How to attack a two time pad if the plain text is randomized?

As an extension to this quesiton, or this one how would you go about attacking a re used pad if the plaintext was randomized before being encrypted?

  0 0 0 1...         Plaintext

0 1 1 1            seed(truly random number)
0 1 0 1            Key1
0 0 1 0            seed + Key1 mod 2 (=Cipher1)

0 1 1 0...         Plaintext + PRNG(seed) mod 2 (=CipherR)
1 0 1 0...         Key2(repeating 2 bit key "1 0")
1 1 0 0...         CipherR + Key2 mod 2 (=Cipher2)

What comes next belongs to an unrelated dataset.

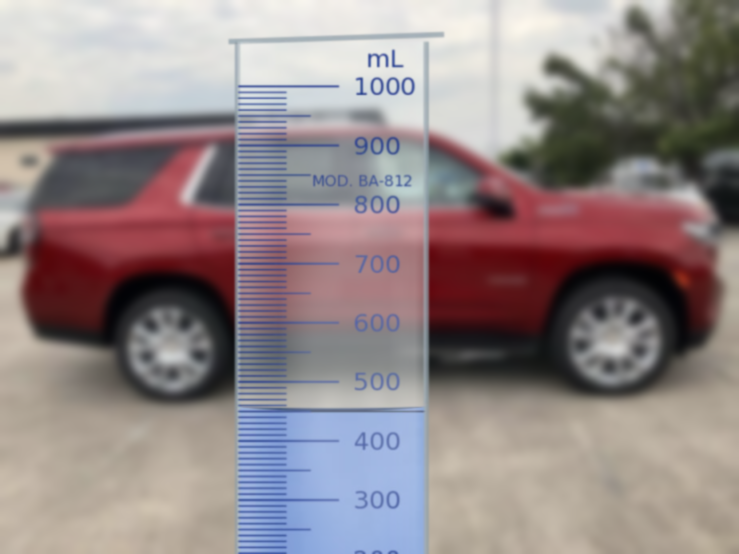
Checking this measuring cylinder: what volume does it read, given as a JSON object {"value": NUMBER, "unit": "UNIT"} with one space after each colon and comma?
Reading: {"value": 450, "unit": "mL"}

0 0 1 0 1 1 0 0... Cipher1 & Cipher2 → ciphertext


This is using a OTP cipher to transmit the seed of a PRNG, then using a Vernam cipher with a repeating key to transmit the plaintext XORed with the PRN. Increasing the message length a little, hopefully to avoid cribbing.

How do you decode the Vernam cipher after the plain text has been randomized?

If your PRNG is good and your seed unknown $C_R = pt \oplus PRNG(seed)$ is essentially already an encryption of the plaintext using a stream cipher constructed from a PRNG.
Therefore $K_2 \oplus C_R$ can be viewed as an encryption of $K_2$. This is not useful but it also doesn't help an attacker.